═════ Passage for review ═════
# Symphonies?



## StlukesguildOhio (Dec 25, 2006)

I've been listening to a lot of symphonies recently... in part due to fleshing out my collection of Russian music... which has never been at the top of my personal pantheon (don't tell Huilunsoittaja :lol. I found myself having to admit that when it came to the symphony, the Russians were unrivaled ... after the "Austro-Germanic Hegemony". 

This leads to my question... beyond the Austro-Germanic Hegemony (Haydn, Mozart, Beethoven, Schubert, Schumann, Mendelssohn, Brahms, Bruckner, Mahler, Hartmann, Henze, etc...) and the Russians (Tchaikovsky, Rimsky-Korsakov, Alexander Borodin, Myaskovsky, Mieczysław Weinberg, Prokofiev, Stravinsky, Shostakovitch, Rachmaninoff, etc...) who/what are the greatest symphonic composers/symphonies... in your opinion?

The first names that pop up to me are Dvorak, Bizet (Symphony in C), Saint-Saëns, Sibelius, Berlioz (Symphonie fantastique... my current listening), and Gorecki's Symphony No. 3 (Symphony of Sorrowful Songs). What great symphonies would you add?


----------



## Manxfeeder (Oct 19, 2010)

I'm glad you mentioned Saint-Saens. I just discovered his symphonies. I hadn't paid much attention to them until our own Marshallin Blair introduced me.
═════ Material provided ═════
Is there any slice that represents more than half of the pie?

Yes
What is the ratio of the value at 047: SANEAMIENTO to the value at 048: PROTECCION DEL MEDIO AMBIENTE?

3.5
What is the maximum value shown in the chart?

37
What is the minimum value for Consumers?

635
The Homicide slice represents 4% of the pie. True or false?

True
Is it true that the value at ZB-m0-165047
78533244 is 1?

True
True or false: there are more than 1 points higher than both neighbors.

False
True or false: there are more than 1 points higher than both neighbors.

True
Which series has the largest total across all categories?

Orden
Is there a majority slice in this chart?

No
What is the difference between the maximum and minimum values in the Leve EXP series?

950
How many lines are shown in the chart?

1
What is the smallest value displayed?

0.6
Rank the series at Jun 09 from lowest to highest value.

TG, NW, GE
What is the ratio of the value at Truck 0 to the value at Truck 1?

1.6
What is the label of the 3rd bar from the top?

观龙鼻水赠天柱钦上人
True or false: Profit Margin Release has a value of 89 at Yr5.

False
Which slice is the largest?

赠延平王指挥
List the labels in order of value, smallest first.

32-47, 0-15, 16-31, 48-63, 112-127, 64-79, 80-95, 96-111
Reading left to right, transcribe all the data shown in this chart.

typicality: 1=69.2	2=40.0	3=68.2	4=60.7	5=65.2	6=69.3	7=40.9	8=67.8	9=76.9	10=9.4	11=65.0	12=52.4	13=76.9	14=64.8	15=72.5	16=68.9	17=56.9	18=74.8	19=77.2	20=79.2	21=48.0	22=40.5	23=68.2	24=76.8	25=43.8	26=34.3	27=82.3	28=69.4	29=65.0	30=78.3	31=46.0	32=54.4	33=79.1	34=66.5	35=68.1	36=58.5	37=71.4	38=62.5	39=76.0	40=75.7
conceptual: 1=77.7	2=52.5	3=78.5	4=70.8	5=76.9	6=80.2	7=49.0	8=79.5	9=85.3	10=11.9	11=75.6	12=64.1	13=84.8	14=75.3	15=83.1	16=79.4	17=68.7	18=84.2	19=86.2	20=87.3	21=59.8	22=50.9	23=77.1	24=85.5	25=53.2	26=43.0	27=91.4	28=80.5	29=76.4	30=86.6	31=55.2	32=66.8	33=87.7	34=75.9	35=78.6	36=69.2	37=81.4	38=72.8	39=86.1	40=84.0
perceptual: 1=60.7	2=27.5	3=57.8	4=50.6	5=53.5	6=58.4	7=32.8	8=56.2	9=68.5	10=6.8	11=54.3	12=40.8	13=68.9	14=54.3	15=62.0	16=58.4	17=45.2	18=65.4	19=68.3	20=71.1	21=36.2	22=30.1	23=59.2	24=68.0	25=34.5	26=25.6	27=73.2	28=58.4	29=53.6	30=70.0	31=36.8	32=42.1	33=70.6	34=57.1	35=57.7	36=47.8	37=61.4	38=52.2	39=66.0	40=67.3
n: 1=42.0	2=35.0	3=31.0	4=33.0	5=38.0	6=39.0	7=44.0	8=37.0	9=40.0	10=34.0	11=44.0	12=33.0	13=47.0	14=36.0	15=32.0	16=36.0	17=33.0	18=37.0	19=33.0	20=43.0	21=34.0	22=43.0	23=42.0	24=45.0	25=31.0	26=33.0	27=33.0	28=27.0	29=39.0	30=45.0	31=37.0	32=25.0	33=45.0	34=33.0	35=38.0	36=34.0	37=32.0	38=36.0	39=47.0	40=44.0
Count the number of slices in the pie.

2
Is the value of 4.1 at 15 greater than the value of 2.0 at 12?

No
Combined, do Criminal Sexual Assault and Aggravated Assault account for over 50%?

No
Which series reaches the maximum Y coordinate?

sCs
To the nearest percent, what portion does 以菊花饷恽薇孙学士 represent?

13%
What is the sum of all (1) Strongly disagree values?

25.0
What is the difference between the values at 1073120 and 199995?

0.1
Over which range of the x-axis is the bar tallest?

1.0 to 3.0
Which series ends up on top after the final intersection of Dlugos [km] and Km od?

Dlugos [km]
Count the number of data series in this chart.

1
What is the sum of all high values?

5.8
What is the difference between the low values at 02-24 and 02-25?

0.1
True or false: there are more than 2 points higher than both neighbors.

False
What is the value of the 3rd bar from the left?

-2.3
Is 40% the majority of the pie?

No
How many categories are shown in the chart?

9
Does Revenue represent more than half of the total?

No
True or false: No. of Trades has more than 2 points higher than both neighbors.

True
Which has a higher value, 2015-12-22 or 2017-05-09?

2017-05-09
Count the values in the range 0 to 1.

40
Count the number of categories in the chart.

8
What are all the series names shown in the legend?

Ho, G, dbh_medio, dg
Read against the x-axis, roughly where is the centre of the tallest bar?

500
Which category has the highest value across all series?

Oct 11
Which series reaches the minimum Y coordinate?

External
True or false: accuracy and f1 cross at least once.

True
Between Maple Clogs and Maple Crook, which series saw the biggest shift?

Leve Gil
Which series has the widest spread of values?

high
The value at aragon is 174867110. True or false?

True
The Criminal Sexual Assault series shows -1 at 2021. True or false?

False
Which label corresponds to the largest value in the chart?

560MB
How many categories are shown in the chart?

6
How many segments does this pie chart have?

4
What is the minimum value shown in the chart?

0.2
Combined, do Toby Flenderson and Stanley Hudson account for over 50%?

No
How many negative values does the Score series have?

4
═════
| Problems to solve |
1. Rewrite the paragraph in the symphonies thread that begins "The first names that pop up" as a short list, keeping its main facts.
2. Proceed with the symphonies thread, picking up right after its last sentence.

| Answers per task |
1.
First names that come to mind:
- Dvorak
- Bizet (Symphony in C)
- Saint-Saëns
- Sibelius
- Berlioz (Symphonie fantastique, the poster's current listening)
- Gorecki's Symphony No. 3 (Symphony of Sorrowful Songs)

Question: What great symphonies would you add?

2.
I would add Nielsen to the list.


----------



## hustlefan (Apr 29, 2016)

I would add on the French side Cesar Franck and Albert Roussel and there are some British symphonists such as Elgar and Vaughan Williams as well as the Scandinavians Carl Nielsen and Franz Berwald not to forget American Charles Ives and Polish Witold Lutoslawski.


----------



## Woodduck (Mar 17, 2014)

I'm not sure about "great," but I've recently discovered the symphonies of Eduard Tubin and I feel some of them are worth further listening. More unsuspected (by me) pleasures were the two symphonies of Charles Gounod.


----------



## SixFootScowl (Oct 17, 2011)

Manxfeeder said:


> I'm glad you mentioned Saint-Saens. I just discovered his symphonies. I hadn't paid much attention to them until our own Marshallin Blair introduced me.
> 
> I would add Nielsen to the list.


Wow! I didn't even think about it until this thread. I only knew of the Organ Symphony, but I just went and listened to clips of the 5 symphonies and bought a set. Great music and cheap. I paid under $2 for a like new used set!

Thanks StLukesGuildOhio for starting this thread and mentioning Saint-Saens. I already have his violin concertos and like them very much. The symphonies will be a great addition to my collection.


----------



## Art Rock (Nov 28, 2009)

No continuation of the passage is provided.